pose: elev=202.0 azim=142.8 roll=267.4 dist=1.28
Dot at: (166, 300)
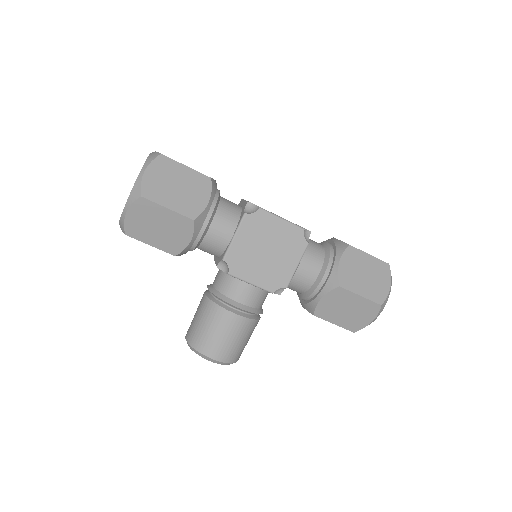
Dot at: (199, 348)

# # # # # # #

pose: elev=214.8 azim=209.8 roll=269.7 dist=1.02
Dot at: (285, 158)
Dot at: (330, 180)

# # # # # # #

◆ **What is being asked**
Transcribe the items from the line containing "pose: elev=202.0 azim=142.8" through the line containing "Dot at: (199, 348)", including both of those lines, and leave the pictures out of your answer.

◆ **Solution for this problem**
pose: elev=202.0 azim=142.8 roll=267.4 dist=1.28
Dot at: (166, 300)
Dot at: (199, 348)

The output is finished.